Tohumda dış ticaret verileri yayınlandı. 2017 yılında 142 milyon dolar ihracata karşılık 229 milyon dolar tohum ithalatı yapıldı. İthalat ve ihracat rakamları 2016 yılına göre gerilemiş görülüyor. Tohum ihracatı bir önceki yıla göre geçen yıl 160 milyon dolardan 142 milyon dolara, ithalatta 242 milyon dolardan 229 milyon dolara düştü.
Fazla rakama boğmadan tohumculuk sektörünün ne kadar “milli” ve “yerli” olduğunu dış ticaret verileri ile anlatmaya çalışacağım. Çünkü özellikle tohum konusunda “milli” ve “yerli üretim” kavramları gelişi güzel kullanılıyor.
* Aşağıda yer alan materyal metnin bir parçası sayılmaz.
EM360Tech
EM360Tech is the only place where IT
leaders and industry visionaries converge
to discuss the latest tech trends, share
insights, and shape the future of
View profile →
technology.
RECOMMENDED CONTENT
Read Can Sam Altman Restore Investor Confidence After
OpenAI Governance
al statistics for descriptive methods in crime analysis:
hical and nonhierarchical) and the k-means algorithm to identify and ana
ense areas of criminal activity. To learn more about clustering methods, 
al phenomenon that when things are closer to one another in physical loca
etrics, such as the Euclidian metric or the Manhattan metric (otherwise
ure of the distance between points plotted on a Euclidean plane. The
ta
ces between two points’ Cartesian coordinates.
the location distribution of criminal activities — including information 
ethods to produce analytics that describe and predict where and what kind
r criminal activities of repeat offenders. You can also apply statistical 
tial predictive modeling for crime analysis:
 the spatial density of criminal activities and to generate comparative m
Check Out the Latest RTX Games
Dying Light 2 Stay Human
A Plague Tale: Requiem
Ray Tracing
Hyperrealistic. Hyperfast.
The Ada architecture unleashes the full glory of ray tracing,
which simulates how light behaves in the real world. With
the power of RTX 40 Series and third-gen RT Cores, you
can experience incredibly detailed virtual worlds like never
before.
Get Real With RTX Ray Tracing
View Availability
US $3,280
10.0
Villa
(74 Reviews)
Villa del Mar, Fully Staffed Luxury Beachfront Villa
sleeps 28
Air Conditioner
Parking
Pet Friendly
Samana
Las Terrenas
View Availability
Yani bu kavramların da içini boşaltıyoruz!
Yerli üretim her alanda istediğimiz bir durum olabilir ancak tohumda bu konunun daha özel bir durumu var. Bundan dolayı yabancılara ait bir tohum çeşidi sırf Türkiye topraklarında üretiliyor diye bu kavramların içini boşaltmayalım. Böyle yapmaya devam edersek belki bugünü kurtarabiliriz ama gelecek nesillere “yerli ve milli üretim” konusunda sağlam bir miras bırakmamış oluruz.
Gıda Tarım ve Hayvancılık Bakanlığında ilgili bürokratlar ve sektördeki alt birlikler sırf kendilerini başarılı göstermek için bu konuyu çok suiistimal ediyorlar. Üretim ve dış ticaret verilerinden gerekli dersi çıkarıp ona göre çalışmaları gerekirken, tam aksine halkın rakamlar üzerindeki cahilliğinden yararlanarak kendilerine menfaat sağlıyorlar.
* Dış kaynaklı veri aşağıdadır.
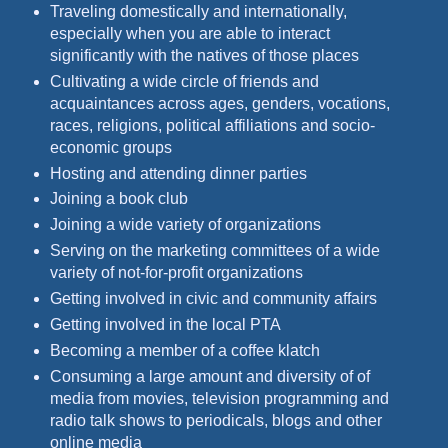
Traveling domestically and internationally,
especially when you are able to interact
significantly with the natives of those places
Cultivating a wide circle of friends and
acquaintances across ages, genders, vocations,
races, religions, political affiliations and socio-
economic groups
Hosting and attending dinner parties
Joining a book club
Joining a wide variety of organizations
Serving on the marketing committees of a wide
variety of not-for-profit organizations
Getting involved in civic and community affairs
Getting involved in the local PTA
Becoming a member of a coffee klatch
Consuming a large amount and diversity of of
media from movies, television programming and
radio talk shows to periodicals, blogs and other
online media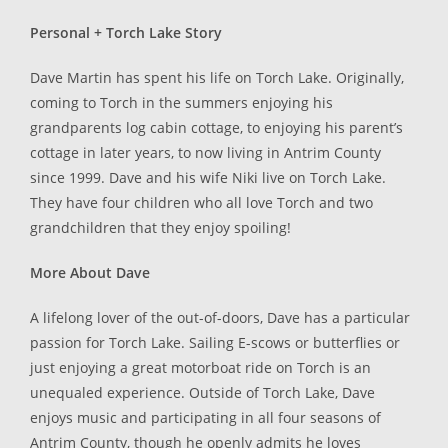
Personal + Torch Lake Story
Dave Martin has spent his life on Torch Lake. Originally,
coming to Torch in the summers enjoying his
grandparents log cabin cottage, to enjoying his parent’s
cottage in later years, to now living in Antrim County
since 1999. Dave and his wife Niki live on Torch Lake.
They have four children who all love Torch and two
grandchildren that they enjoy spoiling!
More About Dave
A lifelong lover of the out-of-doors, Dave has a particular
passion for Torch Lake. Sailing E-scows or butterflies or
just enjoying a great motorboat ride on Torch is an
unequaled experience. Outside of Torch Lake, Dave
enjoys music and participating in all four seasons of
Antrim County, though he openly admits he loves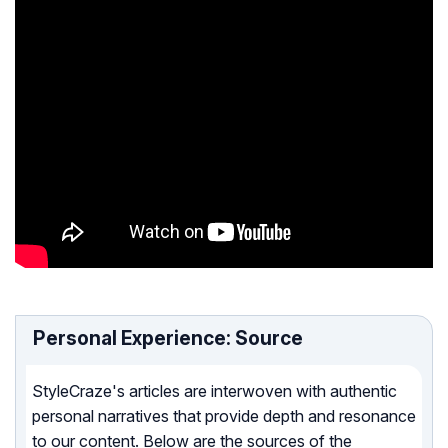
Personal Experience: Source
StyleCraze's articles are interwoven with authentic
personal narratives that provide depth and resonance
to our content. Below are the sources of the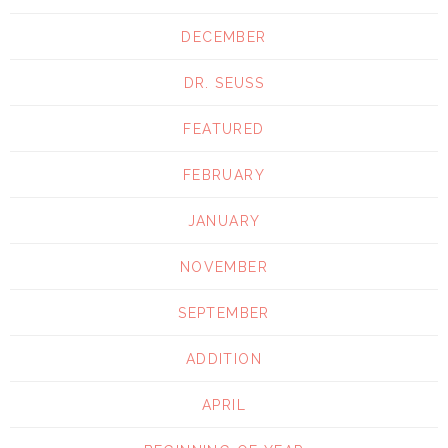
DECEMBER
DR. SEUSS
FEATURED
FEBRUARY
JANUARY
NOVEMBER
SEPTEMBER
ADDITION
APRIL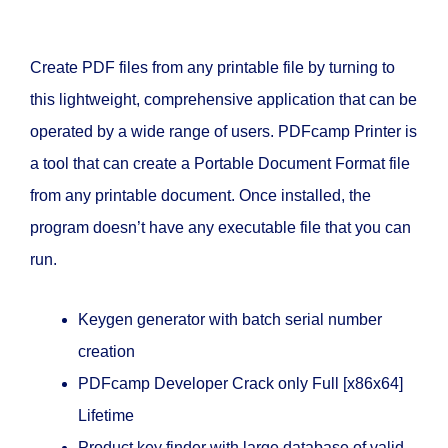
Create PDF files from any printable file by turning to
this lightweight, comprehensive application that can be
operated by a wide range of users. PDFcamp Printer is
a tool that can create a Portable Document Format file
from any printable document. Once installed, the
program doesn’t have any executable file that you can
run.
Keygen generator with batch serial number
creation
PDFcamp Developer Crack only Full [x86x64]
Lifetime
Product key finder with large database of valid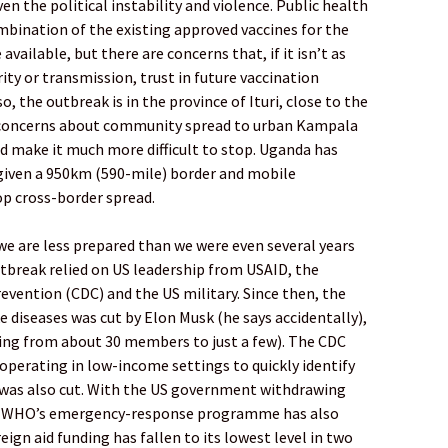
ven the political instability and violence. Public health
ombination of the existing approved vaccines for the
available, but there are concerns that, if it isn’t as
rity or transmission, trust in future vaccination
 the outbreak is in the province of Ituri, close to the
e concerns about community spread to urban Kampala
d make it much more difficult to stop. Uganda has
 given a 950km (590-mile) border and mobile
top cross-border spread.
 we are less prepared than we were even several years
tbreak relied on US leadership from USAID, the
evention (CDC) and the US military. Since then, the
 diseases was cut by Elon Musk (he says accidentally),
ing from about 30 members to just a few). The CDC
operating in low-income settings to quickly identify
 was also cut. With the US government withdrawing
e WHO’s emergency-response programme has also
eign aid funding has fallen to its lowest level in two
Şimdi bazı rakamlar vereceğim ve ne demek istediğim daha iyi anlaşılacaktır.
Türkiye’nin tohum ticaretinde yem bitkisi olarak mısır, sanayi bitkisi olarak ayçiçeği, pamuk ve şeker pancarı ile sebze tohumu önemli bir yeri tutuyor. Sebze tohumunda geçmişe göre bir nebze iyi durumda olabiliriz ancak mısır, ayçiçeği, şeker pancarı ve pamuk tohumunda “yerli ve milli üretim” adına durabileceğimiz bir nokta yok.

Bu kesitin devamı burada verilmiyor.